I tre ecclesiastici sudamericani citati in precedenza, e cioè Maradiaga, Pineda e Parra, erano già balzati agli onori delle cronache nei mesi precedenti. Non in relazione al Sinodo, che è una vicenda a sè stante, ma in funzione di una serie di circostanze, che sono state elencate in un articolo odierno de La Verità. Mons. Pineda, come si legge anche sulla Sir, si è dimesso nell'estate del 2018. Essendo stato incaricato a Tegucicalpa, dove c'è la diocesi di cui Oscar Maradiaga è titolare, quel vescovo è stato spesso accociato al cardinale, che presiede ancora il C9, cioè il consiglio ristretto dei cardinali che sta lavorando alla riforma della Curia romana. Come avevamo già messo in evidenza, le accuse per cui mons. Pineda si è fatto da parte sono relative a "comportamenti inappropriati". Si potrebbe trattare di accuse per abusi sessuali.
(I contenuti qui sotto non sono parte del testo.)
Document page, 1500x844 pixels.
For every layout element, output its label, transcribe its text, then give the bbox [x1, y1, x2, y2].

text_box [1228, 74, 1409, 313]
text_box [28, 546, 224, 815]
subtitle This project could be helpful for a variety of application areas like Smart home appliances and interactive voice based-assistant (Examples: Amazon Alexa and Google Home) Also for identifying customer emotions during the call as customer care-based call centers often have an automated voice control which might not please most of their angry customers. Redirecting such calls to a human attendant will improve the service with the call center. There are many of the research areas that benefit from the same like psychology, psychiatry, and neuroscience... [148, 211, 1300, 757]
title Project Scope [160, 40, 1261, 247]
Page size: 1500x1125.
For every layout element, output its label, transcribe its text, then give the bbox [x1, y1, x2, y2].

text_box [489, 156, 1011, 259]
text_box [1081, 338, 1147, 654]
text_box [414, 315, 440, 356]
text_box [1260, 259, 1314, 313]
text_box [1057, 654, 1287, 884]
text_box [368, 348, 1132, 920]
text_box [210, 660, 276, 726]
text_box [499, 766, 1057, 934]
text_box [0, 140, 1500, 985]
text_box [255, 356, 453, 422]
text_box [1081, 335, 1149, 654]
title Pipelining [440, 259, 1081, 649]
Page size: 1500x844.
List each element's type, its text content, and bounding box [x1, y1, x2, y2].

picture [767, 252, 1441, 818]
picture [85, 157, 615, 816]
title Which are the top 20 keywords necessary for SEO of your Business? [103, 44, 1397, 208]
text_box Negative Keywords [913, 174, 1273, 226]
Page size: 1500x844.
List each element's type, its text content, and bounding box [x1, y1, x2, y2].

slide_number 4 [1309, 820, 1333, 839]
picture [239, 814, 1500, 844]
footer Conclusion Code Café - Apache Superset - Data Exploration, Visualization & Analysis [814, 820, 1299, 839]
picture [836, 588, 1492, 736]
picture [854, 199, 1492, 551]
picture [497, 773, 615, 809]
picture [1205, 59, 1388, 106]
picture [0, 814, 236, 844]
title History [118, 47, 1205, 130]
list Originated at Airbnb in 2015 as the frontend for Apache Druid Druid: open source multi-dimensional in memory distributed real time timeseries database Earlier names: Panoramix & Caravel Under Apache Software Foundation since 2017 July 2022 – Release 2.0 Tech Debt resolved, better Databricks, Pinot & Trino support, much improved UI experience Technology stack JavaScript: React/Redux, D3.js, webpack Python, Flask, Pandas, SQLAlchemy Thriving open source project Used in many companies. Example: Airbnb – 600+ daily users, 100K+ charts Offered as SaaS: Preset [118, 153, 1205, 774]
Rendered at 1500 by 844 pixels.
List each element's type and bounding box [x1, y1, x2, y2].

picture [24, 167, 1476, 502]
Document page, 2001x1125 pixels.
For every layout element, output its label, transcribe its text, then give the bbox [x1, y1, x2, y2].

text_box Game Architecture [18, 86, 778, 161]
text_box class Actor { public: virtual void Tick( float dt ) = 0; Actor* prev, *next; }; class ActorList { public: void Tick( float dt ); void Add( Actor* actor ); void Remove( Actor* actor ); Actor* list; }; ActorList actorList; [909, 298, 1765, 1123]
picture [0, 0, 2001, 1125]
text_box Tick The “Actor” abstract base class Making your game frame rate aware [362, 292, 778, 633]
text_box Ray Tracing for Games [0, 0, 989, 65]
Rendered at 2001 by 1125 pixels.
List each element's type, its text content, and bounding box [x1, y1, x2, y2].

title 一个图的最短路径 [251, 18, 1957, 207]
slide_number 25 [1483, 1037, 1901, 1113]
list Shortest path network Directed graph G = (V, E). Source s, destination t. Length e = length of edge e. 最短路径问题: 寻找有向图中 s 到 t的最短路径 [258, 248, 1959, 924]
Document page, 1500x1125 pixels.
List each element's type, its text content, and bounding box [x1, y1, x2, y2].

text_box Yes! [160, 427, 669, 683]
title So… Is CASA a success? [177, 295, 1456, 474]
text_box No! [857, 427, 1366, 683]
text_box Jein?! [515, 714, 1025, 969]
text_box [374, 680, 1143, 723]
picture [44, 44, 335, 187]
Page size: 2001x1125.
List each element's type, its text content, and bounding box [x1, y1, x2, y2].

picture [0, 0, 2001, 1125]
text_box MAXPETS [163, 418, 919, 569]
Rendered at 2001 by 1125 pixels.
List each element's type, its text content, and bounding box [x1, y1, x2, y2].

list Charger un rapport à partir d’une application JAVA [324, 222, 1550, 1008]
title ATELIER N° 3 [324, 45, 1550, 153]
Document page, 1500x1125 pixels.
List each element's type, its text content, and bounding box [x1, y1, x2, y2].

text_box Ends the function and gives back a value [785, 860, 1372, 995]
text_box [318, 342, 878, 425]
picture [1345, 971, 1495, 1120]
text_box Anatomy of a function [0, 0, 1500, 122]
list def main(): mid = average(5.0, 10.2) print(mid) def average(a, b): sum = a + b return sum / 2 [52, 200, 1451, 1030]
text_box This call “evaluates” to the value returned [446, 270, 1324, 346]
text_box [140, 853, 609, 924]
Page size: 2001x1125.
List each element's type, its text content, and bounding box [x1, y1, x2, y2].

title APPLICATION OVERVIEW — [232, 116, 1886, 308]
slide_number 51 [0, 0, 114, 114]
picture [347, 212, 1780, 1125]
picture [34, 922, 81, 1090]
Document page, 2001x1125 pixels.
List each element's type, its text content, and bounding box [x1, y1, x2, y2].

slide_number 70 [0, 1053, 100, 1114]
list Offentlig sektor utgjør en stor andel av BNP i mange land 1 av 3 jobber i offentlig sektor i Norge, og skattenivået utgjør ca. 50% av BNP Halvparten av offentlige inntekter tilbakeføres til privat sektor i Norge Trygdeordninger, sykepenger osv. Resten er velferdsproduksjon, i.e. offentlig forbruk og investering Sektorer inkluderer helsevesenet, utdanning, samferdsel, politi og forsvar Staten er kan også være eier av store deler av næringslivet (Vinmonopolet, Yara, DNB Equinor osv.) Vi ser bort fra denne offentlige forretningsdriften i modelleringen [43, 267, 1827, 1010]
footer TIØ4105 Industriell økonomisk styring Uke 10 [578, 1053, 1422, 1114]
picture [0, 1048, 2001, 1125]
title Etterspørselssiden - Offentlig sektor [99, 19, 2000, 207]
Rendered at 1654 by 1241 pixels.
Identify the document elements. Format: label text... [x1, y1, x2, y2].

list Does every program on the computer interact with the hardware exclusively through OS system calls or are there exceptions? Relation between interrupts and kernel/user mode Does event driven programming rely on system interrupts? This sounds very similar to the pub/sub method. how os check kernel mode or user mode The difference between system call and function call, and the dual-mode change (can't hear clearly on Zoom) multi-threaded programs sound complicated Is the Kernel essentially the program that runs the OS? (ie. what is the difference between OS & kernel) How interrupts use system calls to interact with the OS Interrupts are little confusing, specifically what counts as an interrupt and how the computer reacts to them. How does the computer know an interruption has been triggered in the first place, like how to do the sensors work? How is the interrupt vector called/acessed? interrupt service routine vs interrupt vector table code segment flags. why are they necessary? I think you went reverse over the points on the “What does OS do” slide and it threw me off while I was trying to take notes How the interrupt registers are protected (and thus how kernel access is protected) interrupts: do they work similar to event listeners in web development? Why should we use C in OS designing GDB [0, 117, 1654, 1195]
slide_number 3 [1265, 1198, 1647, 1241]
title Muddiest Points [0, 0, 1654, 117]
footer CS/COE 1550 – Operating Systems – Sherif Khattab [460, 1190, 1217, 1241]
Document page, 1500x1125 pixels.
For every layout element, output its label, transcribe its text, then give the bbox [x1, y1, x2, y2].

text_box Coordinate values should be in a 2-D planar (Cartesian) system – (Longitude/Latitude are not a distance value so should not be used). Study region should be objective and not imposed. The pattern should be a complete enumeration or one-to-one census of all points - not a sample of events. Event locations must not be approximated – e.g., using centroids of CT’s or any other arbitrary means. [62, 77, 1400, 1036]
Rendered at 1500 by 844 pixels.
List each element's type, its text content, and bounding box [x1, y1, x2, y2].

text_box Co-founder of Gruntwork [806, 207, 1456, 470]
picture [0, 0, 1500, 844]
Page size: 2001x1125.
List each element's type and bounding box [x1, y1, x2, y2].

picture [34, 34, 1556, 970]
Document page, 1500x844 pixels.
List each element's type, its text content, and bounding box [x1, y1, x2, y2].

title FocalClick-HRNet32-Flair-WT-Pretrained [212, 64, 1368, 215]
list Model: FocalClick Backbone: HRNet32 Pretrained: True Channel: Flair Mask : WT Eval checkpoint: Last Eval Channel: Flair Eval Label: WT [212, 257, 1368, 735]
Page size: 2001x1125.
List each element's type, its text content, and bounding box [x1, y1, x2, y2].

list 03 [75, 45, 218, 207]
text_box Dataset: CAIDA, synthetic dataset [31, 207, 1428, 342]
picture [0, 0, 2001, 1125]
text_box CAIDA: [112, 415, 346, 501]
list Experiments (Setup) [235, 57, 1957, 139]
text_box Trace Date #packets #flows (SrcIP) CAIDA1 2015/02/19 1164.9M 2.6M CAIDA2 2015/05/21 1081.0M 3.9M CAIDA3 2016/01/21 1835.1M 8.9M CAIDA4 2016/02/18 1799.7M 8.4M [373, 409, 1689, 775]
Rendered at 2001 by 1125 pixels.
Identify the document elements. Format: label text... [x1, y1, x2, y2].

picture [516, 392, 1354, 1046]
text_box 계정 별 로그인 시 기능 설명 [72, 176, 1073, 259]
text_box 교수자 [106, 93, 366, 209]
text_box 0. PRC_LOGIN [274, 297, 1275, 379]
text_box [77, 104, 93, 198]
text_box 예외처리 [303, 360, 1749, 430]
E Oscar Maradiaga? Il porporato che il Santo Padre ha scelto per coordinare il suo disegno riformista è stato tirato in ballo, al termine del 2017, da un'inchiesta de L'Espresso per la ricezione di 35mila euro mensili provenienti dall'Università della capitale dell'Honduras e per alcune accuse "per alcuni investimenti milionari in società londinesi poi scomparse nel nulla". In questo articolo è approfondibile l'intera questione.
Per quanto riguarda monsignor Parra, invece, vale la pena sottolineare anzitutto come papa Francesco lo abbia scelto per fare da sostituto, quindi da vice, della Segreteria di Stato del Vaticano. Poco dopo la nomina, è emerso un dossier in cui viene raccontato di come il monsignore sarebbe stato espuso da un seminario e di come sempre lo stesso Parra sarebbe stato accostato a "condotte immorali". Mons. Carlo Maria Viganò, l'ex nunxio apostolico negli Stati Uniti che l'estate scorsa ha scosso gli ambienti ecclesiastici e non con il suo memorandum, ha scritto che: "Lui (riferito a Parra, ndr) ha una connessione con l'Honduras, cioè con il cardinale Oscar Maradiaga. Peña Parra dal 2003 al 2007 ha prestato servizio presso la nunziatura di Tegucigalpa in qualità di consigliere". Il cardinal Maradiaga, mons. Parra e mons. Pineda, insomma, farebbero parte degli stessi ambienti ecclesiastici.
La Chiesa dell'America meridionale e gli ecclesiastici sudamericani, insomma, guidano le istituzioni ecclesiastiche verso il futuro, ma gli alti ecclesiastici vicini al vertice del cattolicesimo possono dirsi del tutto estranei al "collasso morale" citato di recente da Benedetto XVI?